A neurocientista e psicanalista Ana Chaves explica que o estresse, quando constante, provoca alterações significativas no funcionamento cerebral, comprometendo o sono, a memória, o equilíbrio emocional e a produtividade.
“O estresse agudo tem uma função importante, ele prepara o corpo para reagir diante de desafios. Mas quando se torna crônico, o organismo permanece em alerta por longos períodos, e isso causa um desgaste profundo no cérebro e no corpo”, afirma Ana.

De acordo com dados recentes do Ministério da Previdência Social, o Brasil registrou 472 mil afastamentos por transtornos mentais em 2024, o maior número da série histórica e um crescimento de 68% em relação ao ano anterior. Entre as causas mais comuns estão a síndrome de burnout (28,6%), a ansiedade (27,4%) e a depressão (25,1%). O Brasil ocupa ainda a segunda posição no ranking mundial de casos de burnout, segundo a Organização Mundial da Saúde (OMS).
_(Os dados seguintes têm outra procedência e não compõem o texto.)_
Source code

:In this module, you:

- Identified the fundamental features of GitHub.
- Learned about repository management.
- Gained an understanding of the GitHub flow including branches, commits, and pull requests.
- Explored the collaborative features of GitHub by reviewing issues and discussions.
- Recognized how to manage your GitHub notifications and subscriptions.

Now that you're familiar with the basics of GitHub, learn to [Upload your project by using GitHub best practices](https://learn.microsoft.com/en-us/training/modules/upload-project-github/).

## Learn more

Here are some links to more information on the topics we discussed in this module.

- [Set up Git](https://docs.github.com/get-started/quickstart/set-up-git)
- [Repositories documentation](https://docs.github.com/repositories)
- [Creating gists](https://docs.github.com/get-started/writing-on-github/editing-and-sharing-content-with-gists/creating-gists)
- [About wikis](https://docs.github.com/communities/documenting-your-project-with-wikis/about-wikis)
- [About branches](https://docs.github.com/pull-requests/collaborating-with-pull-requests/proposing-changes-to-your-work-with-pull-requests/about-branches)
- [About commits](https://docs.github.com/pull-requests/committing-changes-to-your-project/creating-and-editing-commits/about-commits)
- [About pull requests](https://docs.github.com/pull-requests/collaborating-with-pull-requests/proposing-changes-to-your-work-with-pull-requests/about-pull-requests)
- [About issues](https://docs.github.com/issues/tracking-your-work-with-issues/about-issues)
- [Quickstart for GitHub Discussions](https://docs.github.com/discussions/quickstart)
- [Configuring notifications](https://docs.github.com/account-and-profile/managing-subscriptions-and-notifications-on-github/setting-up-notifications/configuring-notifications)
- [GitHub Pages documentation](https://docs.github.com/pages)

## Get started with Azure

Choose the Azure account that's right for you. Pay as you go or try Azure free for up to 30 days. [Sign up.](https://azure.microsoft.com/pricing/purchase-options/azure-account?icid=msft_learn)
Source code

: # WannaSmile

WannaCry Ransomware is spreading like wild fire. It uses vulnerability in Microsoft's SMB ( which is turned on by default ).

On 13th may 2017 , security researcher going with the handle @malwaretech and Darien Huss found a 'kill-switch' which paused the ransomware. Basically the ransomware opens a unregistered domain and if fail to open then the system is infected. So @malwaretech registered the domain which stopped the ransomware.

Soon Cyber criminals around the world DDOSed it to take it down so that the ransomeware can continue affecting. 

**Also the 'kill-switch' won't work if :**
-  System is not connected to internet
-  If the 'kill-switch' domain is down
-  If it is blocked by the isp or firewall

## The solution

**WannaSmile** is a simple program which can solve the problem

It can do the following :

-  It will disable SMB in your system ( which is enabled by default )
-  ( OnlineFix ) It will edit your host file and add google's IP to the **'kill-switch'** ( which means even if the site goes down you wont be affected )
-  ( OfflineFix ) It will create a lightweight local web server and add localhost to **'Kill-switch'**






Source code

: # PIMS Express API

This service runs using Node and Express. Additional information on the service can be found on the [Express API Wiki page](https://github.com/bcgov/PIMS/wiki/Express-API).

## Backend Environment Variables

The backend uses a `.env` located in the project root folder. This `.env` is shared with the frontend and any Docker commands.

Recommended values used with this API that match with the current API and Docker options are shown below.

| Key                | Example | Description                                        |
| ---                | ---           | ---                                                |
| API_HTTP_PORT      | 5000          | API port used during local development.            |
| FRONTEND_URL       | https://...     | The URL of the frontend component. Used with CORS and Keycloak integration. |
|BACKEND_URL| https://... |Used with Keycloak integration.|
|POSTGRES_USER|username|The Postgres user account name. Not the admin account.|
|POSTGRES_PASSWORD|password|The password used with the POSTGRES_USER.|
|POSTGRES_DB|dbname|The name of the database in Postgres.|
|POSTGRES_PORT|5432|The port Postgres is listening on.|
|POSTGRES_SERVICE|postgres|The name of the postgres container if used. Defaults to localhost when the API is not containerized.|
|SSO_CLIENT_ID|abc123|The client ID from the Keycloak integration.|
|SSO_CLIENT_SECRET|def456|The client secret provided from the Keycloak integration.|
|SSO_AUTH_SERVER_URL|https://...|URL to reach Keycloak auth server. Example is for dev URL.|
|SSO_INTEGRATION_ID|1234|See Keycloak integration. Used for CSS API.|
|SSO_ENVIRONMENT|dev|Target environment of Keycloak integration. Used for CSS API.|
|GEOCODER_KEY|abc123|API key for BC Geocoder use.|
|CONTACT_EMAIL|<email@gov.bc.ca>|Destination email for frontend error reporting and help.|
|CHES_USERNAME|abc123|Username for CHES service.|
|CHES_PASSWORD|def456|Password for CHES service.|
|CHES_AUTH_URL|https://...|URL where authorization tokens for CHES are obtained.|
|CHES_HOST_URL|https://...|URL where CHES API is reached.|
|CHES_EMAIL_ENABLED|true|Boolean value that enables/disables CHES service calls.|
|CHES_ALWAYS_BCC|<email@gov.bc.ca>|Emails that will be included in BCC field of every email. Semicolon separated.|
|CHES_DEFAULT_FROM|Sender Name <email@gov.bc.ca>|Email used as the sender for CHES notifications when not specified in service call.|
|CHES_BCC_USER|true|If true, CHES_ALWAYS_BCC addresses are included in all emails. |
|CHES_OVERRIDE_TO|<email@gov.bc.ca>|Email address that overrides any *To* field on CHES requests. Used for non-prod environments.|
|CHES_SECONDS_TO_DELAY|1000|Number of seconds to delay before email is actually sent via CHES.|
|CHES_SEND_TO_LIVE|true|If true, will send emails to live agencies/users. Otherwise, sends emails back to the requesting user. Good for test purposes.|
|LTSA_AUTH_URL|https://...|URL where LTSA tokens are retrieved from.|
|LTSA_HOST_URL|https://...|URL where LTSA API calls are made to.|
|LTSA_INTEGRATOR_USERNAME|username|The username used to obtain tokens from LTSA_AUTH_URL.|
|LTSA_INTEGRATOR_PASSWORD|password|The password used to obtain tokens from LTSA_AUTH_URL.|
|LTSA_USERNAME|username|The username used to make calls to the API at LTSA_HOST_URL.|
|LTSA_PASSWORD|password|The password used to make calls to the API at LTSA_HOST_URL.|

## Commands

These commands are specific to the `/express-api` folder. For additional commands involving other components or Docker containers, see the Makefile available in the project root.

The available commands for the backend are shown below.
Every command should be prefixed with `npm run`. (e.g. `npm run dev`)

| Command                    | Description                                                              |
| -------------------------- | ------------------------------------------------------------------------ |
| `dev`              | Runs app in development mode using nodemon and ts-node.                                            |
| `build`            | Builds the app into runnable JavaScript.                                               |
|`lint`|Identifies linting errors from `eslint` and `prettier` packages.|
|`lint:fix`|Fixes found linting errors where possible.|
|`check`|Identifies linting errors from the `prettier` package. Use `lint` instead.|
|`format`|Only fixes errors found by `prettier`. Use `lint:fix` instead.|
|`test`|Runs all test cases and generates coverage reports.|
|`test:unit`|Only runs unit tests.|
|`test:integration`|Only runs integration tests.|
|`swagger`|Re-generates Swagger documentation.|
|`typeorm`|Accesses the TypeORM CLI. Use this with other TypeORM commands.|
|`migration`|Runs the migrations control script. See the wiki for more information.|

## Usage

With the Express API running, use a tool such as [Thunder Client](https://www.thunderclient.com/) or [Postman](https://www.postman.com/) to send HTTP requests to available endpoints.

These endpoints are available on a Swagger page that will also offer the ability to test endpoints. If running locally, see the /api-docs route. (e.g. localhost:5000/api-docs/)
Estudos internacionais demonstram que o estresse crônico provoca inflamação cerebral e reduz a eficiência das conexões entre os neurônios, interferindo diretamente na clareza mental e no rendimento cognitivo. Segundo Ana, esse é um dos motivos pelos quais pessoas sob estresse intenso relatam sensação de “mente cansada” ou “bloqueio mental”.
Ambiente de trabalho e burnout
O estresse laboral tem se tornado uma das principais causas de adoecimento mental. Entre 2014 e 2023, os afastamentos por burnout cresceram cerca de 1.000%, segundo a Agência Brasil. “Vivemos em uma cultura de produtividade excessiva, em que o descanso é visto como perda de tempo. Mas o cérebro precisa de pausas para se reorganizar. Sem descanso adequado, o sistema nervoso permanece em modo de defesa, e isso adoece”, explica Ana Chaves.
Entre os sinais de alerta mais comuns estão: fadiga constante, irritabilidade, insônia, alterações no apetite, dificuldade de concentração e isolamento social. Se esses sintomas persistirem por mais de duas semanas, a orientação é buscar ajuda profissional.

Intervenção e autocuidado
Reconhecer os sintomas precocemente é o primeiro passo para evitar o esgotamento.
“Conversar com alguém de confiança, reduzir o ritmo, estabelecer limites e priorizar o sono são atitudes fundamentais. Mas, em casos persistentes, é indispensável procurar acompanhamento psicológico ou médico”, reforça Ana.
A especialista também lembra que práticas simples de autocuidado, como atividade física, meditação, alimentação equilibrada e momentos de lazer, ajudam a modular a resposta do cérebro ao estresse e fortalecem os mecanismos de resiliência emocional.